Well, I didn't win. In fact, I didn't make it to the twelve finalists. Sure, I'm disappointed, but I can't feel too bad if Ecumenicalculator didn't make it either. It's an implementation of untyped lambda calculus that uses Church numerals (which are pretty similar to <N; 0, +1>). The code is amazingly terse and lucid, and basically puts my entry to shame. But, for all the talk on the contest page about clever code, it looks as if they've mostly just gone for funny entries - 8 out of 10 of the finalists so far have, I think, been in that category.

I've packaged up my entry, adding support for the GTK+ skeleton as I went, and getting the Windows version working with Wine as a bonus. There are binaries for Windows, for if you don't have a compiler or don't know how to use one, and I've also got binaries for Ubuntu in there, although I'm not sure how well they'll work. See the download link at the bottom.

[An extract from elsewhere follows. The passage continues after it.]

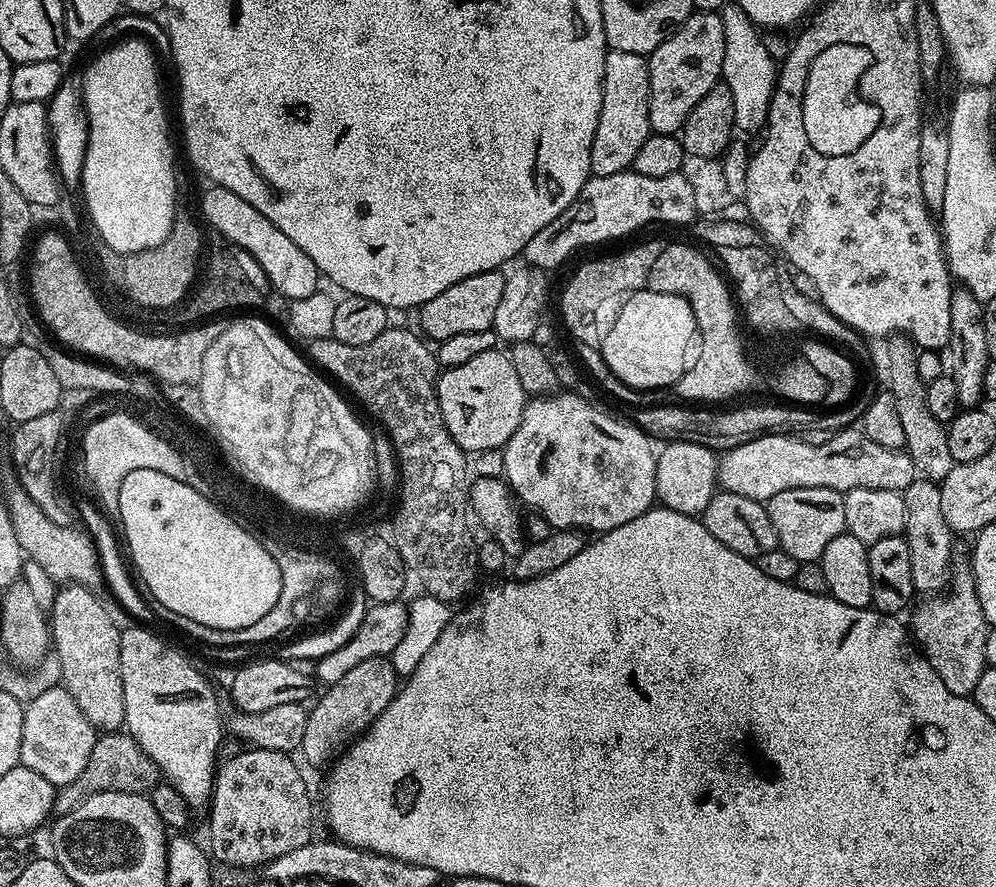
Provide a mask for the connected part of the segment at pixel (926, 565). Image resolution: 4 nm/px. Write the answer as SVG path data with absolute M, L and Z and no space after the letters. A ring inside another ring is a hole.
M918 478L902 493L906 502L906 526L903 536L910 546L910 570L914 573L917 593L940 594L949 587L952 568L952 539L954 533L942 514L942 494L935 480Z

All the entries are available as a torrent from a thread on the OMGWTF forums. But I'll save you the trouble of downloading all 348 entries. The most common solution was to hard code the answers to the test cases into the calculator. About 80(!) of the entries took this approach. The early entry numbers were over-represented in the approach, because it only takes five minutes to make a calculator like that.

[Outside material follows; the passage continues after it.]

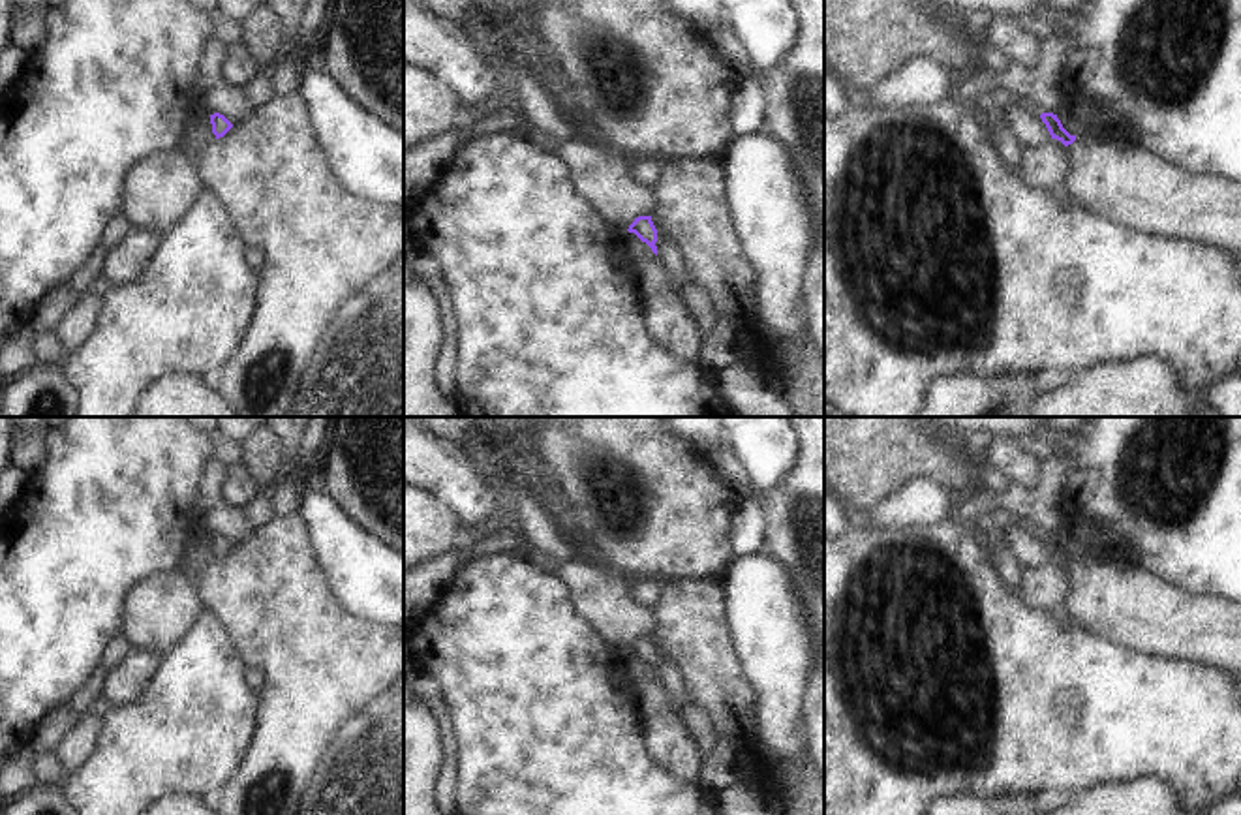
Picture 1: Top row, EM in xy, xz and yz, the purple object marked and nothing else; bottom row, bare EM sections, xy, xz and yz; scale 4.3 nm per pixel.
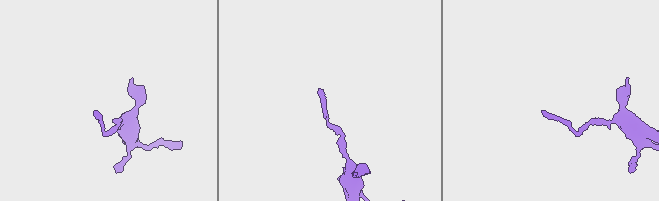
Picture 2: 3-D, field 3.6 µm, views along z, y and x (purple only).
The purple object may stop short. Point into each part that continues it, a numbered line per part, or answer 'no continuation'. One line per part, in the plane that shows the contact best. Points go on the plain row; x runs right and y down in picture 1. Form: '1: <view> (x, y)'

Another common idea was to plug the numbers into Google calculator or a web service. Grepping among the entries for "google" gives 29 entries. Searches for "curl", "wget" and "HTTP/1.1" turn up a few more. About 15 entries involve Roman numerals. Weed all those out and you have about 210 entries that might be novel.

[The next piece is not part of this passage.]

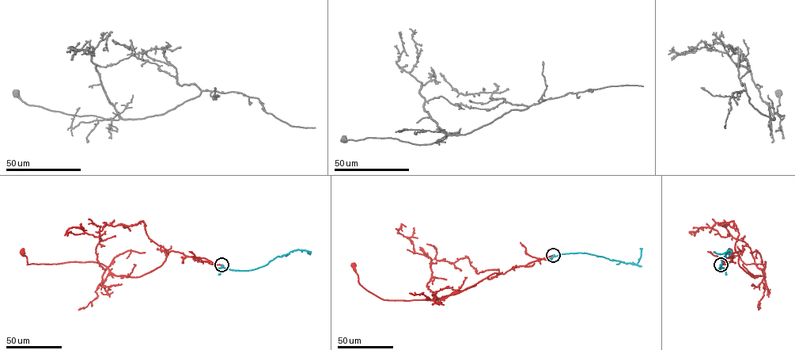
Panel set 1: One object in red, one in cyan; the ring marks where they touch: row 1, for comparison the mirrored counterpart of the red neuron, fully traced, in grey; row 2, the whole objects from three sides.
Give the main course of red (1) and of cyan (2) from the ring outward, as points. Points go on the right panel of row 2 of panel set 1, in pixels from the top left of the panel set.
1: (721, 264), (739, 251), (738, 263), (747, 273), (752, 277), (763, 274), (766, 262), (745, 264), (731, 252)
2: (721, 264), (729, 250), (722, 253), (713, 252)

As for cool approaches, VICE is pretty good (and made it to the finals), but it has no implementation for division - the author just did (op1 / op2). You'd think he'd, at the very least, have done something iterative or using his other three functions. Two people implemented (what they describe as) neural networks. Apart from Ecumenicalculator, only one other person made use of a successor function (and they, curiously, had a predecessor function too). Someone used Newton's divided differences interpolation polynomial, which certainly sounds cool, and only one other person used Newton-Raphson, so my fears about unoriginality were unfounded.